When Pacific Place, a mall operated by British conglomerate Swire, denied police entry during particularly violent protests in June, mall management were called out for praise by protesters online. During a subsequent “silver-haired” march, mall management helped with crowd control to facilitate the elderly protesters passing comfortably through the air-conditioned space, earning cheers from the crowd. One elderly protester gave a thumbs-up and said to me, “This is the best mall in Hong Kong!”

In recent weeks, as Beijing’s propaganda war has intensified, businesses have come under pressure to fall into line. Swire made a strong statement in support of the government, and it seems unlikely that Pacific Place will continue to be a safe haven.

Other malls have already been falling into line with Beijing’s demands. When New World Development apologised to protesters for allowing riot police to use the public toilets in one of their malls, the company drew sharp criticism on social media in in Mainland China, and was forced to apologise for their apology, stating: “We are against violence, and support Hong Kong police in carrying out their duties.”

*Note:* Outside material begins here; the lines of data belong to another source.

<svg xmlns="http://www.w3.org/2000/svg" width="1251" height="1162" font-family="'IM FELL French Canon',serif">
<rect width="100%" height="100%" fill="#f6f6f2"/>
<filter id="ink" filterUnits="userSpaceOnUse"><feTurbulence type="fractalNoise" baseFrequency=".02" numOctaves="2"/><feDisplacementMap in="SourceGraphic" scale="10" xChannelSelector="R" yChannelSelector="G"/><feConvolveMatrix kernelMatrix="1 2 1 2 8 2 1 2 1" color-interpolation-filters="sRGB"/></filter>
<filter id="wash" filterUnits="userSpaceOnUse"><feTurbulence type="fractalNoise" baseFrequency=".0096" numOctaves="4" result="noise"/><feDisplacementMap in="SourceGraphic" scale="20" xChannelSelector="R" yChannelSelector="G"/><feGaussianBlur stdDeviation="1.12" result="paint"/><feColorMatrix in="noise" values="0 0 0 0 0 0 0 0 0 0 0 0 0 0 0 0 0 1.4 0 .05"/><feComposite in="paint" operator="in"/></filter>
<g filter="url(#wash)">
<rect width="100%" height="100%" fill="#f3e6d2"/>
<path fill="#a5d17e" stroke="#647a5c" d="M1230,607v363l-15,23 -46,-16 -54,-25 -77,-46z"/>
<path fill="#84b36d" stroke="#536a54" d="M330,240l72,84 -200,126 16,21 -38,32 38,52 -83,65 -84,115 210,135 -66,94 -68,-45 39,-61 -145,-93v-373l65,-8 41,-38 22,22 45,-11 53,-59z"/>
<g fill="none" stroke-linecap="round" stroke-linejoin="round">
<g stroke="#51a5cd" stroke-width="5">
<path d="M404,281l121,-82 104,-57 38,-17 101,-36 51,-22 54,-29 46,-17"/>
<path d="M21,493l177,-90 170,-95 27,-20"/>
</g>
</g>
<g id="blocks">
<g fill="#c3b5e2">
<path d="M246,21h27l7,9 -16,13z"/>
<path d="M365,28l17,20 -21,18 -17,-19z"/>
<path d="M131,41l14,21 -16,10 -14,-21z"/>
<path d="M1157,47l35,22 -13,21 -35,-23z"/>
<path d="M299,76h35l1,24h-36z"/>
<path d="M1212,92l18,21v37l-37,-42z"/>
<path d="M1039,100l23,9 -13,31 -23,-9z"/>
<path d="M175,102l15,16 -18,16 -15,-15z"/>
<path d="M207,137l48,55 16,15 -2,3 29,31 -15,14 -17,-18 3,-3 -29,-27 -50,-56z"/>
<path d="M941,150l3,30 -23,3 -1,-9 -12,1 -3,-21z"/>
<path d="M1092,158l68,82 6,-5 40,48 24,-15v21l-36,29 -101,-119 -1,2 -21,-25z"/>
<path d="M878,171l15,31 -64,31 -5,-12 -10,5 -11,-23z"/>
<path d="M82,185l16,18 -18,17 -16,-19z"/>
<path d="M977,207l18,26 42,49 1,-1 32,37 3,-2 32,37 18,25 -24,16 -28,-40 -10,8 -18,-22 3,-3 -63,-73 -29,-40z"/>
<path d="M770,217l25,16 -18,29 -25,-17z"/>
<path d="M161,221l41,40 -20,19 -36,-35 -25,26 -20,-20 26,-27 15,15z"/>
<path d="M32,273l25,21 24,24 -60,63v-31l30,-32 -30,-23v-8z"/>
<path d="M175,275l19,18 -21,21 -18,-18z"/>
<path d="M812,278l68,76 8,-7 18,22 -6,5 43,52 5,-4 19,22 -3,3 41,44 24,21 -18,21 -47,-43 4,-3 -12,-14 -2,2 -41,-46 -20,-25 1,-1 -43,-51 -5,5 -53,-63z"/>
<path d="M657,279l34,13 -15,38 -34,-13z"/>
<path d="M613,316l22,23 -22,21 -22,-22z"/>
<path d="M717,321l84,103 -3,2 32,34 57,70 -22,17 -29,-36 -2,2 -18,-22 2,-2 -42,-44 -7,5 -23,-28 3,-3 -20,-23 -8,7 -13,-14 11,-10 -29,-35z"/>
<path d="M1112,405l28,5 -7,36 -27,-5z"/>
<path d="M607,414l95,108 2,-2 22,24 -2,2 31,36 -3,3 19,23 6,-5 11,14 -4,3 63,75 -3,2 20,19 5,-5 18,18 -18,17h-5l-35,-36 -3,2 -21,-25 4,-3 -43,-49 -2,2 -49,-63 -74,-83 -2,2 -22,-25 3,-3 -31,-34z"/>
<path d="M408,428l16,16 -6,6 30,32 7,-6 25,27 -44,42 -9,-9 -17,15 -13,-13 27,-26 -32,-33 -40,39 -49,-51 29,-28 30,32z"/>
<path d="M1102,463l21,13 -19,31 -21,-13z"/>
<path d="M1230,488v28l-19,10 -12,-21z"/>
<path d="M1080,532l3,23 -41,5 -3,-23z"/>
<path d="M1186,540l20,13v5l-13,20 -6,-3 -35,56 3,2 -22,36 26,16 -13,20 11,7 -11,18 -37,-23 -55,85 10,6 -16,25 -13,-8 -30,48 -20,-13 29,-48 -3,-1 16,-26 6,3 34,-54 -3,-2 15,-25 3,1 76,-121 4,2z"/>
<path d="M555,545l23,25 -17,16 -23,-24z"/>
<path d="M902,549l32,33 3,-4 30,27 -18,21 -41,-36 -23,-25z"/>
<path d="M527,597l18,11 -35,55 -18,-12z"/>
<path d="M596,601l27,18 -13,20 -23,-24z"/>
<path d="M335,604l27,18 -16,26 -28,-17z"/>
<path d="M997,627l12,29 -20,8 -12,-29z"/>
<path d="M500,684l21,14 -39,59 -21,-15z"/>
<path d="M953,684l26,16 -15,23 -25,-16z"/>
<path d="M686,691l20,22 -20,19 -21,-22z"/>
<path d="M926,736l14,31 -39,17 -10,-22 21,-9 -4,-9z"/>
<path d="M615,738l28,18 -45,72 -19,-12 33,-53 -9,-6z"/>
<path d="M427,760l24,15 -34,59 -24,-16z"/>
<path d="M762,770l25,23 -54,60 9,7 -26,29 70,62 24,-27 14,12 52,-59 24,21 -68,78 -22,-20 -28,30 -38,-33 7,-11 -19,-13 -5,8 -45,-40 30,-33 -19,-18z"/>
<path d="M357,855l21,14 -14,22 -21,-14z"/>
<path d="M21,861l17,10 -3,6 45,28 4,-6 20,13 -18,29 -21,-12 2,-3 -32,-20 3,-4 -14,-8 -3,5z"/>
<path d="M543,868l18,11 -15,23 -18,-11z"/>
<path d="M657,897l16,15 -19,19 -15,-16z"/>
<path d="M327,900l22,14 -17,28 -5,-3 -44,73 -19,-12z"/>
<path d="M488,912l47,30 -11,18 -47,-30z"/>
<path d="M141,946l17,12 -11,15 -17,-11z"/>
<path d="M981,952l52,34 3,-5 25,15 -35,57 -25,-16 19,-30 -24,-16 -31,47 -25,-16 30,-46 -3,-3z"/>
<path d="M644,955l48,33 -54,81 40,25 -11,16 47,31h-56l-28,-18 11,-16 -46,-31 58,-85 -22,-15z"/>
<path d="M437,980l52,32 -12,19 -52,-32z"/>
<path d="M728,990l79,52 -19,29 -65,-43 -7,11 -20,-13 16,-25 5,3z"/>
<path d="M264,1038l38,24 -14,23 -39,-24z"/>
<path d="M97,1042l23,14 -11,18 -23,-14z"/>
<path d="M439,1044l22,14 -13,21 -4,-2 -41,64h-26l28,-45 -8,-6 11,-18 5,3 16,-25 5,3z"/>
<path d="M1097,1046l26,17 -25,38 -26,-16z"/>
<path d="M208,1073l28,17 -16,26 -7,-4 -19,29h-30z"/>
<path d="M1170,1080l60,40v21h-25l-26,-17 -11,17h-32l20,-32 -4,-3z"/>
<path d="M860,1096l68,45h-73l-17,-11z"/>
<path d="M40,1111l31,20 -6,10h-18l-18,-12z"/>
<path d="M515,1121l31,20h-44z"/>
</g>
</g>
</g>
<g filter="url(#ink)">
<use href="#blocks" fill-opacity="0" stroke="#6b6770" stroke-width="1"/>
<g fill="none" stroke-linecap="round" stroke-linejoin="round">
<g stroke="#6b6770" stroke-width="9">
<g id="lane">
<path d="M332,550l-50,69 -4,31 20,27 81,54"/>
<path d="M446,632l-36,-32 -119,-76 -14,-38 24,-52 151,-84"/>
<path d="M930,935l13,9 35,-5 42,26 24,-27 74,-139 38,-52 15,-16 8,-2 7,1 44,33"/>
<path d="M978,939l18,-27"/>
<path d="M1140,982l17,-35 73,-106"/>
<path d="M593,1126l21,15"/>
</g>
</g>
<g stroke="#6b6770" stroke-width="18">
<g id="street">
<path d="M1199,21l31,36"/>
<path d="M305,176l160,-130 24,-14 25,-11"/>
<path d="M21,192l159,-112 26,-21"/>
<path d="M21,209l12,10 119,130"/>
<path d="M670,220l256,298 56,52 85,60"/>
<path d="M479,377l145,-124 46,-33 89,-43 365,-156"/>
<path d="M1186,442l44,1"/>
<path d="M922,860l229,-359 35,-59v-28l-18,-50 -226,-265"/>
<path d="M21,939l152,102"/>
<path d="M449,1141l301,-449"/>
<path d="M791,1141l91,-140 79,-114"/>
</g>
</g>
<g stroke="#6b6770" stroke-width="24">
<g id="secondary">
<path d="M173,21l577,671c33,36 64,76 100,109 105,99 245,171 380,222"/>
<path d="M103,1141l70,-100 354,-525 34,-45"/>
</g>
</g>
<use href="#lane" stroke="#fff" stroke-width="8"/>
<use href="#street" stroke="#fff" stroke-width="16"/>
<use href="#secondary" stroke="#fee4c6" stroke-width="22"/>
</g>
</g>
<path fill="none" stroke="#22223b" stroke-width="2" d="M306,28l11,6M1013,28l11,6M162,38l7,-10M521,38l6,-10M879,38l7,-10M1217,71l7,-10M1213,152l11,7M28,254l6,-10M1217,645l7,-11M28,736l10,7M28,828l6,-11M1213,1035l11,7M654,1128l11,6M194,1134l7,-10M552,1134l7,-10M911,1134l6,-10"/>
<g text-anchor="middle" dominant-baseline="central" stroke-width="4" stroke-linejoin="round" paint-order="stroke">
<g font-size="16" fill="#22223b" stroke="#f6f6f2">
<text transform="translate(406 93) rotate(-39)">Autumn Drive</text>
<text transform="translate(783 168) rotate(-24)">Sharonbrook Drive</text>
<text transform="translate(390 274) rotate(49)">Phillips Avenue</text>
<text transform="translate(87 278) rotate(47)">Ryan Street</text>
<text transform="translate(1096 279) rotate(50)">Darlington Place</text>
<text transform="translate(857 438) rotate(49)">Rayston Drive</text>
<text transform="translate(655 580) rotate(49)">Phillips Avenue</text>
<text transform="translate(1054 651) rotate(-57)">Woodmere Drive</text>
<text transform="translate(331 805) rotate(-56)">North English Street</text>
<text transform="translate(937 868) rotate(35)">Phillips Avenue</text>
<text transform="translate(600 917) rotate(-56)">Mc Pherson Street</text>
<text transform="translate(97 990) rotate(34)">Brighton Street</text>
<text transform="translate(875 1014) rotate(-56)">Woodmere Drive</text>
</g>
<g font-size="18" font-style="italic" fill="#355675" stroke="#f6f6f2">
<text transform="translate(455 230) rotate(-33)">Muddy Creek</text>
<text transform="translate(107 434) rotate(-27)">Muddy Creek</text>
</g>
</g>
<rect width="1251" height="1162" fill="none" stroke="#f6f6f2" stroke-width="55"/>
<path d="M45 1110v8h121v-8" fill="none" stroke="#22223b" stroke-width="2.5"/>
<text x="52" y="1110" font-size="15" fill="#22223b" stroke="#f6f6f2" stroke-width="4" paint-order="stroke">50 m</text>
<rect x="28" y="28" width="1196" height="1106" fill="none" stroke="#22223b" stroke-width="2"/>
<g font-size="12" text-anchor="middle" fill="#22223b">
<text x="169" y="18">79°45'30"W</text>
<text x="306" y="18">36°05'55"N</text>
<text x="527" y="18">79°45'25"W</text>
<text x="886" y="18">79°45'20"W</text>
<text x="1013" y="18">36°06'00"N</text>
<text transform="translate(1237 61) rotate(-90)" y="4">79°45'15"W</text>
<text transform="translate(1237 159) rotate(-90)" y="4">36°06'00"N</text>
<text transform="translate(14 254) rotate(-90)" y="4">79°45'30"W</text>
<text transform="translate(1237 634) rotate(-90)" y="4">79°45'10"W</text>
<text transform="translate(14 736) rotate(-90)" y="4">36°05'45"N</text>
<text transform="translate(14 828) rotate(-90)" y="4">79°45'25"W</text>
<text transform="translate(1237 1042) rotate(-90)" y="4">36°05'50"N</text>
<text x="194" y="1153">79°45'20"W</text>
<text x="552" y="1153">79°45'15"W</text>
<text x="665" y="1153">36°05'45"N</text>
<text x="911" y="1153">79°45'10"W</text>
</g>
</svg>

This age-old conflict between profit and principle is thrown into sharper focus when the malls, many of which rely on revenue from Mainland tourists, are pushed to defer to the wishes of their largest market over those of the communities who live their day-to-day lives on top of, and inside, their malls. It is a microcosm of one of the underlying anxieties driving the protests: the creeping “Mainlandisation” of Hong Kong that is leaving residents feeling squeezed to the margins of their own home city. The fight for Hong Kong may yet be won or lost in the marble-tiled atriums of its malls.